On H’s return from his evening trip to the men’s room, he insisted that I come see this huge moth that was clinging to the outside wall of the cement block building. What a beautiful dark brown creature he was, about 6 inches from wing tip to wing tip, with dark blue spots on those velvet wings. I looked in my “Readers Digest Wildlife” book that travels everywhere with us but to no avail – I cannot find out what this moth is. If anyone can tell me – please email me and let me know!

We left the Glades on Tuesday morning and turned south to Homestead and Florida City – the towns that are the gateways to the Florida Keys and to the Biscayne National Park. We parked in a “vintage” midtown campground in the middle of Florida City. Once again – we did it so you don’t have to! And we won’t again either!

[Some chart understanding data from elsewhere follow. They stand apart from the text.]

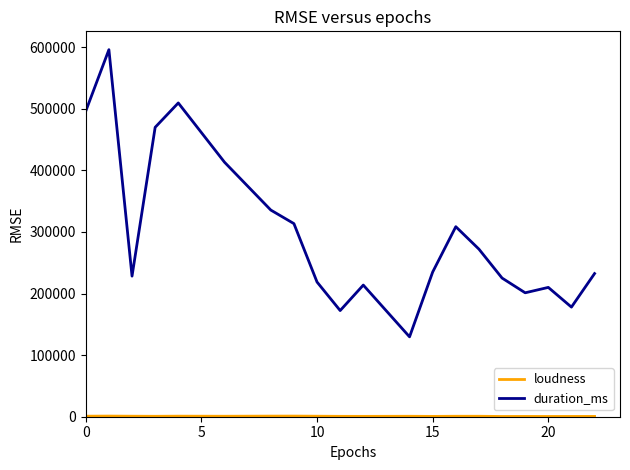

Which series has the largest total across all categories?

duration_ms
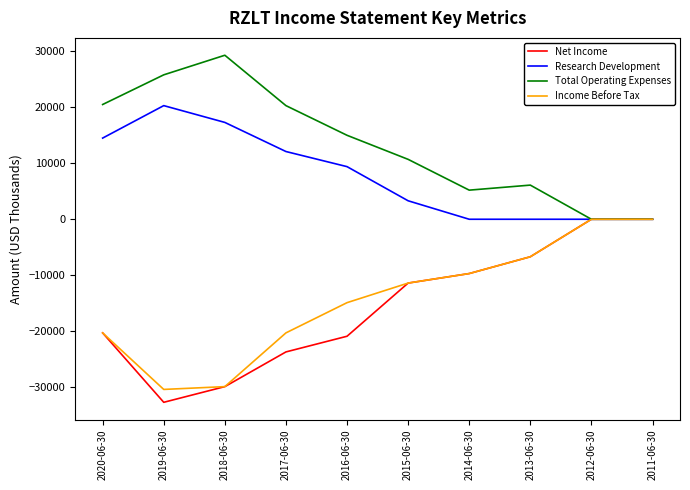

Is it true that Research Development equals -6837 at 2014-06-30?

False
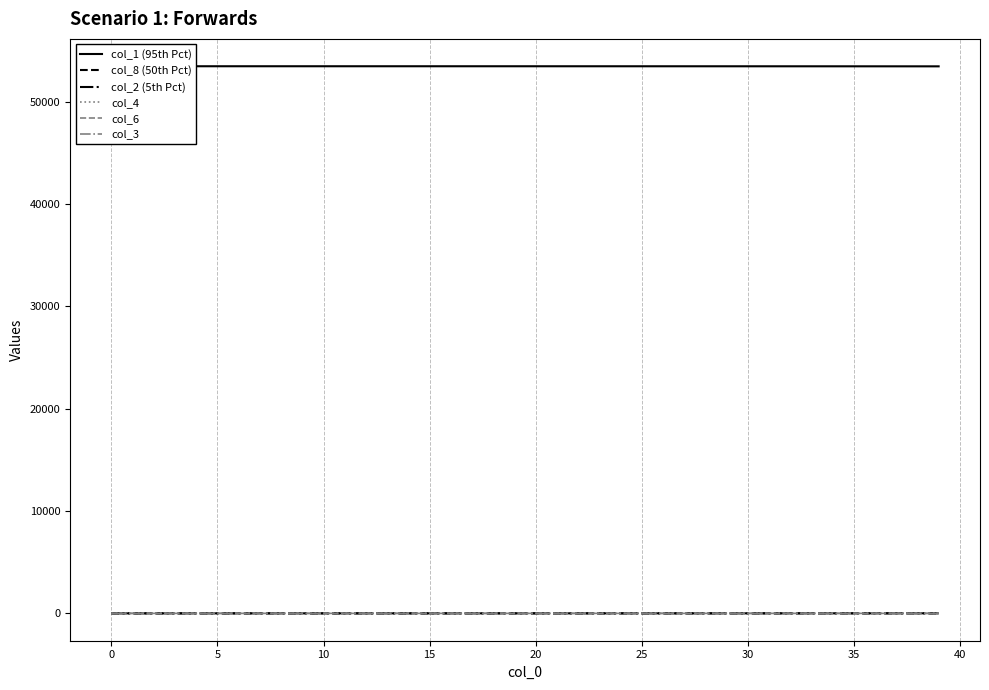

Where is col_2 (5th Pct) nearest to the value 1?

27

Beautiful blue Biscayne Bay is just south of Miami and the National Park is comprised of 95% water, which provides sanctuary for many birds and marine animals. We watched a movie about the area and the devastation it endured from the direct hit of hurricane Andrew in 1992. The visitor center was just being built then and is one of the few buildings that sustained those 200 mph winds. We walked the balconies of the center, enjoying the grand view of the snug harbor and the vast water that lay outside its protective walls. We also walked its wide walkways that rimmed the waters edge and led to a long narrow peninsula that jetted out along the entry to the quiet harbor. Out on the choppy waters, churned by the ever present winds, several wind surfers were racing - flying along at 35mph - darting back and forth, throwing spray as they went.

Thursday morning meant it was time to find the Keys!! As H always says: At one end of 75 is a Lock (the Soo!) and at the other end is a Key! It was time we got there! We had breakfast in Key Largo and then a stop to check out the Fiesta Resort that was recommended by B&B. H decided to take a chance and stop at Long Key State Park to see if they had any openings for first come first serve folks. One! We’re here!